Della comunità italiana fa parte anche il sindaco di Cortina, che però è infuriato con Befera non tanto per l’operazione, quanto per le notizie diffuse dall’Agenzia. «Ho personalmente incontrato diversi imprenditori che hanno subito il controllo», spiega Andrea Franceschi, «e mi hanno fatto vedere che i loro incassi sono stati perfettamente in linea con quelli del 30 dicembre 2010 e anzi per alcuni negozi si sono registrate anche perdite del 20%-30%». Queste informazioni, tuona il sindaco, «nel comunicato dell’agenzia delle entrate e nelle dichiarazioni di Befera sono state volutamente nascoste per giustificare un’azione da stato di polizia: pertanto chiediamo una vera operazione di trasparenza e verità che faccia emergere il quadro complessivo dell’indagine e non solo un singolo caso eclatante». Anche gli albergatori contestano la superficialità delle informazioni.

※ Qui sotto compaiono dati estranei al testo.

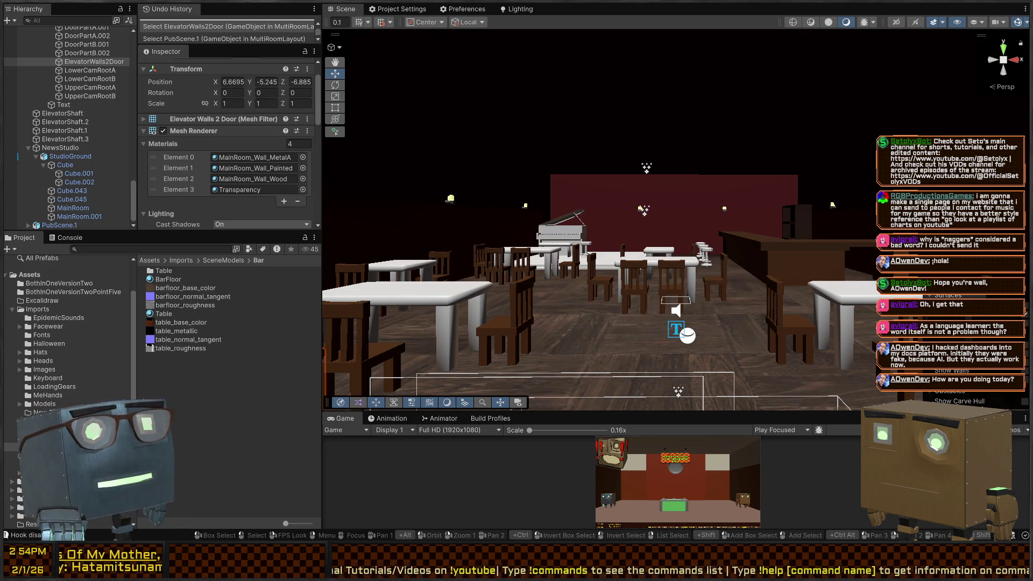
Fly the camera down from the bar into the studio and select the Elevator object.
{"action": "key", "text": "s"}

Tanto più, spiega Gherardo Manaigo, presidente dell’associazione di categoria locale, che «gli accertamenti sono ancora in corso». Il problema, dice, è che «al momento sono solo stati estrapolati dei dati da scoop e lanciati facendo di tutta l’erba un fascio». Molte perplessità sull’operazione arrivano anche dal presidente di Confturismo Veneto, Marco Michielli, secondo il quale «nei Paesi normali se si vuole colpire il presunto evasore possessore di auto di lusso, si incrociano gli archivi del Pra con le dichiarazioni dei redditi». In altre parole, «senza importunare i cittadini né mobilitare decine di funzionari che nel tempo necessario a verificare a casaccio pochi casi, con l’ausilio dell’elettronica ne scoverebbero migliaia».
Già, cos’è meglio, andare sul campo o restare al computer? I commercialisti non hanno dubbi: «Meglio i controlli a tappeto che gli strumenti statistici e presuntivi di massa». Al netto di qualche eccesso di spettacolarizzazione, spiega il presidente del consiglio nazionale Claudio Siciliotti, «la via è preferibile rispetto a meccanismi automatici che pretendono di invertire l’onere della prova per non soccombere all’erario». Se questa è l’alternativa, in effetti, è una bella lotta.